August’s official Consumer Price Index rose 2.8% on the year, above the expected 2.7% rise and matching July’s gain. Producer prices slipped 0.8%. Their fall accelerated from the 0.3% contraction seen in the previous month, but it wasn’t as severe as the expected 0.9% slide.
There is a possible conundrum here for policy markets. The quite-elevated level of consumer prices may suggest that Beijing will have to take measures to rein them in, but weak producer prices suggest that investment and employment may already be coming under pressure.
Given that it’s not surprising perhaps that the data should have produced a modest, risk off move against the Aussie.
Australia’s vast raw-material export links with China can see the Australian Dollar act as the foreign exchange market’s favorite liquid bet on the Chinese economy.
On its daily chart the Australian Dollar continues to reap the benefit of a thaw in trade relations between China and the US.
After many fractious weeks, high-level talks between the two are apparently still on next month. US Treasury Secretary Steven Mnuchin said on Monday that a ‘conceptual agreement’ exists for enforcement around intellectual property theft- a major bone of contention. It has also been reported that China offered last week to increase its purchases of US agricultural products if restrictions on telecom giant Huawei were lifted and tariff rises delayed.

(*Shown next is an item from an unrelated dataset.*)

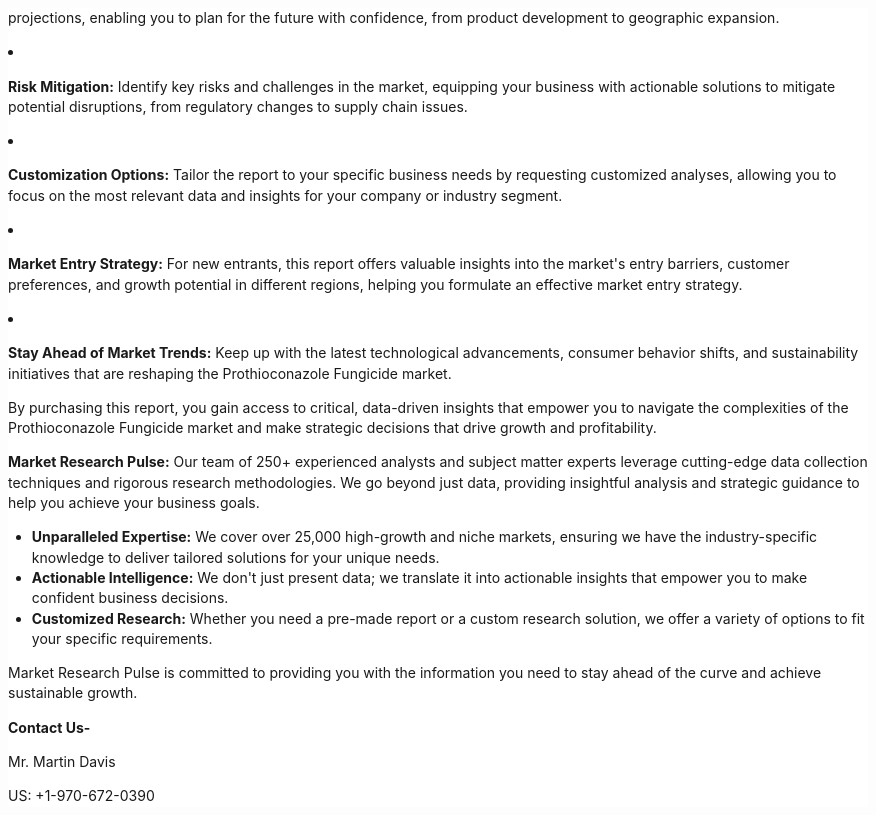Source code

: projections, enabling you to plan for the future with confidence, from product development to geographic expansion.</p></li><li><p><strong>Risk Mitigation:</strong> Identify key risks and challenges in the market, equipping your business with actionable solutions to mitigate potential disruptions, from regulatory changes to supply chain issues.</p></li><li><p><strong>Customization Options:</strong> Tailor the report to your specific business needs by requesting customized analyses, allowing you to focus on the most relevant data and insights for your company or industry segment.</p></li><li><p><strong>Market Entry Strategy:</strong> For new entrants, this report offers valuable insights into the market's entry barriers, customer preferences, and growth potential in different regions, helping you formulate an effective market entry strategy.</p></li><li><p><strong>Stay Ahead of Market Trends:</strong> Keep up with the latest technological advancements, consumer behavior shifts, and sustainability initiatives that are reshaping the Prothioconazole Fungicide market.</p></li></ol><p>By purchasing this report, you gain access to critical, data-driven insights that empower you to navigate the complexities of the Prothioconazole Fungicide market and make strategic decisions that drive growth and profitability.</p><p><strong>Market Research Pulse:</strong>&nbsp;Our team of 250+ experienced analysts and subject matter experts leverage cutting-edge data collection techniques and rigorous research methodologies. We go beyond just data, providing insightful analysis and strategic guidance to help you achieve your business goals.</p><ul><li><strong>Unparalleled Expertise:</strong>&nbsp;We cover over 25,000 high-growth and niche markets, ensuring we have the industry-specific knowledge to deliver tailored solutions for your unique needs.</li><li><strong>Actionable Intelligence:</strong>&nbsp;We don't just present data; we translate it into actionable insights that empower you to make confident business decisions.</li><li><strong>Customized Research:</strong>&nbsp;Whether you need a pre-made report or a custom research solution, we offer a variety of options to fit your specific requirements.</li></ul><p>Market Research Pulse is committed to providing you with the information you need to stay ahead of the curve and achieve sustainable growth.</p><p><strong>Contact Us-</strong></p><p>Mr. Martin Davis</p><p>US: +1-970-672-0390</p>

However Mnuchin also said that he expects the Governor of the People’s Bank of China to attend the next round of trade talks as he wants to discuss the level of the Yuan.

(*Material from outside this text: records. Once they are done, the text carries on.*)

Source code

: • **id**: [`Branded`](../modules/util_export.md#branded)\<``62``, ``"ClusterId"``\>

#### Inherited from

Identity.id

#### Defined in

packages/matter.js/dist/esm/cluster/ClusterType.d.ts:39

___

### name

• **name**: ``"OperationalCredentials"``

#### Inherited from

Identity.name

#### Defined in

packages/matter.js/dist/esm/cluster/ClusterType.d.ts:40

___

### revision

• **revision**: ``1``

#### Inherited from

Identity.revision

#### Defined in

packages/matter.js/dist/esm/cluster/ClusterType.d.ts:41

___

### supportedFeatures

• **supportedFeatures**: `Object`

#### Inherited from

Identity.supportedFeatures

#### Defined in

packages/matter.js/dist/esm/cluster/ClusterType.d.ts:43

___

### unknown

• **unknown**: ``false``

AUD/USD is at highs not seen since late July as this better trade tone has investors reassessing global growth prospects to which the Aussie’s performance is so often linked.
For all that ot’s well worth bearing in mind that AUD/USD remains close to eleven year-lows and well within the long downtrend channel which has endured on the daily chart since late 2018.
The Australian currency still faces record-low interest rates and a market certain that they will be falling further yet. This domestic reality is likely to reassert itself at some point even if for the moment AUD/USD is driven higher by broader risk themes.